In de tweede fase (verwerkingsfase) wordt de inhoud van de drieslag geanalyseerd/verwerkt door de lezer. Daarbij kan de cue van de eerste fase overgaan in verwerking van de boodschap via de centrale of perifere route. Dat ligt echter aan de inhoud van de drieslag. Overtuiging via de centrale route in het ELM staat voor het overtuigen door middel van het geven van hoofdzakelijk inhoudelijke informatie. De perifere route is een ‘sluiproute’ voor overtuiging. Deze manier van overtuigen vraagt minder motivatie of cognitief vermogen voor het verwerken van de boodschap en speelt meer in op emotie.

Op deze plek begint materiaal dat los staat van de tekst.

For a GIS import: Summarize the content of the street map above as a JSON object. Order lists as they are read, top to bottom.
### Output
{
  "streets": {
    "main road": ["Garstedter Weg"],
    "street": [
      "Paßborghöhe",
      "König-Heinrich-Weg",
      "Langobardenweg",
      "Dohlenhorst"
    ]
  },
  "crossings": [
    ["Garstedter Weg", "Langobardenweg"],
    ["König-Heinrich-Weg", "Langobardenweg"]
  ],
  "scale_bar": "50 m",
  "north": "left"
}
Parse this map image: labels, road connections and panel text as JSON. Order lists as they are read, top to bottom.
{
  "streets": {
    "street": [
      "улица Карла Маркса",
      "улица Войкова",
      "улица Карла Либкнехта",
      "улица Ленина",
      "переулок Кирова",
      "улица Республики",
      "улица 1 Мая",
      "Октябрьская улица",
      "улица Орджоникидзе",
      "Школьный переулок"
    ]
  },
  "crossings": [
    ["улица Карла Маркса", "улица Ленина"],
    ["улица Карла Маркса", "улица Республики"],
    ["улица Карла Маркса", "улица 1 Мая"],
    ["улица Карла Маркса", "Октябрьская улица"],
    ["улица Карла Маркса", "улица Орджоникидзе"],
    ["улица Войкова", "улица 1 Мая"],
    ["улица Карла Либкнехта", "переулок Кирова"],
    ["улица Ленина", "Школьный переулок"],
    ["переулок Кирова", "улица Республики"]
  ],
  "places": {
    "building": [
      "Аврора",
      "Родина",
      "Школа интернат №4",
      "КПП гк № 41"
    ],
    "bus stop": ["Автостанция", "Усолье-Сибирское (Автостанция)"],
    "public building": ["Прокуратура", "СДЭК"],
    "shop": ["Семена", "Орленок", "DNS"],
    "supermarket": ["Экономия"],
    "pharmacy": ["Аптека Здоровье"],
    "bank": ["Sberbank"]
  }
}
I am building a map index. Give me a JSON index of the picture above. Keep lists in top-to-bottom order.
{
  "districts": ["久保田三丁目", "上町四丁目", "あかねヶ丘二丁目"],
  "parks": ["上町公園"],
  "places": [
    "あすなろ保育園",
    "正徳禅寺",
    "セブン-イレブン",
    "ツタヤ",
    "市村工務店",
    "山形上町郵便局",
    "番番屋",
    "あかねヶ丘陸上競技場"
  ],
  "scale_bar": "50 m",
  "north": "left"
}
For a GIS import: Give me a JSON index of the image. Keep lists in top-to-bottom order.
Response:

Bij verwerking van de boodschap via de centrale route dient de lezer gemotiveerd te zijn en in staat te zijn de boodschap te kunnen verwerken. Inhoudelijke argumenten in de boodschap zijn daarbij essentieel. Bijvoorbeeld in een advertentie van een verzekeringsmaatschappij die pretendeert de helft goedkoper te zijn dan iedere andere maatschappij. Dit is een sterk argument dat de ontvanger van de boodschap aan het denken zet. Omdat deze aanbieding zo aantrekkelijk is, raakt de ontvanger gemotiveerd om de boodschap te verwerken. Een voorbeeld van een drieslag van een dergelijke maatschappij kan zijn: “Betaal niet het volle pond, ook niet iets minder, maar de helft minder”. Inhoudelijk geeft deze drieslag aan dat men bij andere maatschappijen het volledige bedrag of iets minder dan het volledige betaalt, maar bij deze maatschappij men de helft minder betaalt. Dit is (prijs)inhoudelijke informatie welke dient te worden verwerkt door de ontvanger. Wanneer moet worden nagedacht over de betekenis van de drieslag, wordt informatie cognitief verwerkt. De consument gaat

tijdens dit cognitieve proces na of de inhoud van de drieslag (de helft goedkoper) een goed argument is om dit product te kiezen. Daarom is dit overtuiging via de centrale route van het ELM.

Perifere boodschappen gaan meer in op de emotionele betrokkenheid en overtuigt meer door oppervlakkige cues. In zijn boeken uit 1993 en 1994 identificeerde Cialdini zeven heuristieken welke perifere overtuiging aanduiden (Denton & Zelley, 2005, p. 111-113);

• autoriteit: de overtuiger probeert autoritair over te komen

• verbondenheid: commitment (iemand verbonden laten voelen met het product)

• contrast: er worden ongelijke voorbeelden naast elkaar gezet

• het houden van: liking (zorgen voor affiniteit)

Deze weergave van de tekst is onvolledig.